Y entonces, se preguntará el lector, ¿de qué habla el informe? Por una parte, dedica páginas y páginas a teorizar sobre las pautas de respeto y defensa de los derechos humanos que, en el mundo enajenado del redactor del informe, se practican en Venezuela: doctrinas, leyes y reglamentos. Se mencionan instituciones –instituciones también fantasmas– que velarían por garantizar los derechos: se refieren a esas instituciones, encabezadas por el Ministerio Público, cuya verdadera finalidad es servir de tapadera y excusa para que el régimen pueda seguir deteniendo y torturando con plena impunidad.
El recurso de teorizar sobre lo inexistente también se extiende hacia el supuesto “Nuevo Modelo Policial”: las leyes, reglamentos y “practiguías” que supuestamente lo alimentan; los modelos de actuación con que los funcionarios operan: es decir, el informe miente, del modo más descarado, sobre unos cuerpos policiales que, en la práctica se han convertido en azote de las comunidades, en bandas delincuenciales protegidas por el poder. Y hay más: el documento defiende a los colectivos y llega al extremo de afirmar esto: “En ningún caso y bajo ninguna circunstancia, los colectivos u organizaciones sociales son utilizados por las instituciones del Estado para ejercer control social o desempeñar funciones de seguridad ciudadana. De conformidad con la Constitución y la ley, el ejercicio de las labores de protección y seguridad de la ciudadanía están reservadas exclusivamente a los órganos del Estado”. Justo lo contrario de lo que testimonian los hechos y las víctimas de la violencia paramilitar.

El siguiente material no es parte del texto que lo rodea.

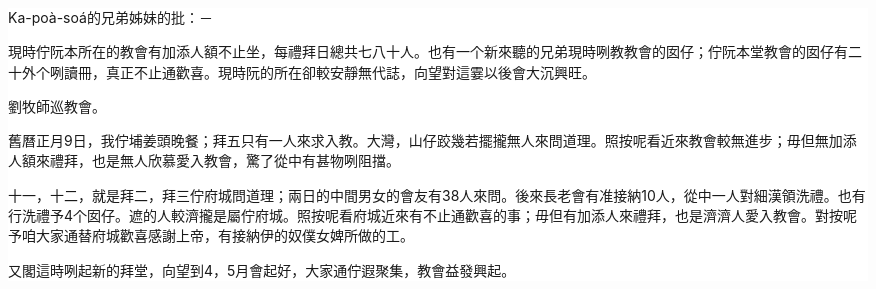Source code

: Ka-poà-soá的兄弟姊妹的批：－

現時佇阮本所在的教會有加添人額不止坐，每禮拜日總共七八十人。也有一个新來聽的兄弟現時咧教教會的囡仔；佇阮本堂教會的囡仔有二十外个咧讀冊，真正不止通歡喜。現時阮的所在卻較安靜無代誌，向望對這霎以後會大沉興旺。

劉牧師巡教會。

舊曆正月9日，我佇埔姜頭晚餐；拜五只有一人來求入教。大灣，山仔跤幾若擺攏無人來問道理。照按呢看近來教會較無進步；毋但無加添人額來禮拜，也是無人欣慕愛入教會，驚了從中有甚物咧阻擋。

十一，十二，就是拜二，拜三佇府城問道理；兩日的中間男女的會友有38人來問。後來長老會有准接納10人，從中一人對細漢領洗禮。也有行洗禮予4个囡仔。遮的人較濟攏是屬佇府城。照按呢看府城近來有不止通歡喜的事；毋但有加添人來禮拜，也是濟濟人愛入教會。對按呢予咱大家通替府城歡喜感謝上帝，有接納伊的奴僕女婢所做的工。

又閣這時咧起新的拜堂，向望到4，5月會起好，大家通佇遐聚集，教會益發興起。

El informe hace una relación de 10 casos –algunos de ellos de sustentación dudosa–, de amenazas a periodistas, presenciales o por las redes sociales, por parte de ciudadanos opositores o de dirigentes políticos, pero no hace mención –léase bien la cifra– a los más de1.200 ataques que reporteros y equipos de televisión han sufrido por parte de uniformados, colectivos y militantes oficialistas, entre 2016 y 2020.
Los dos argumentos principales del informe tienen un carácter descalificatorio: de una parte, de la Misión de Determinación de los Hechos del Consejo de los Derechos Humanos de la ONU, y a sus integrantes. Se les acusa de falta de rigor metodológico y del uso de fuentes no confiables. De otra parte, lo más infamante, se pretende negar la existencia de brutales violaciones de los derechos humanos, mostrando imágenes en las que aparecen algunos presos políticos destacados –Juan Requesens y Leopoldo López– realizando actividades deportivas o sociales.
En conclusión: páginas vergonzantes, sin argumentos, falsas sin disimulo, que ponen en evidencia que el régimen ha perdido su capacidad de defenderse, por lo tanto, nos dice que el registro de los hechos, la acción de las víctimas y los testigos, así como la práctica de la denuncia, deben continuar. Continuar hasta cumplir con la tarea de cambiar de régimen.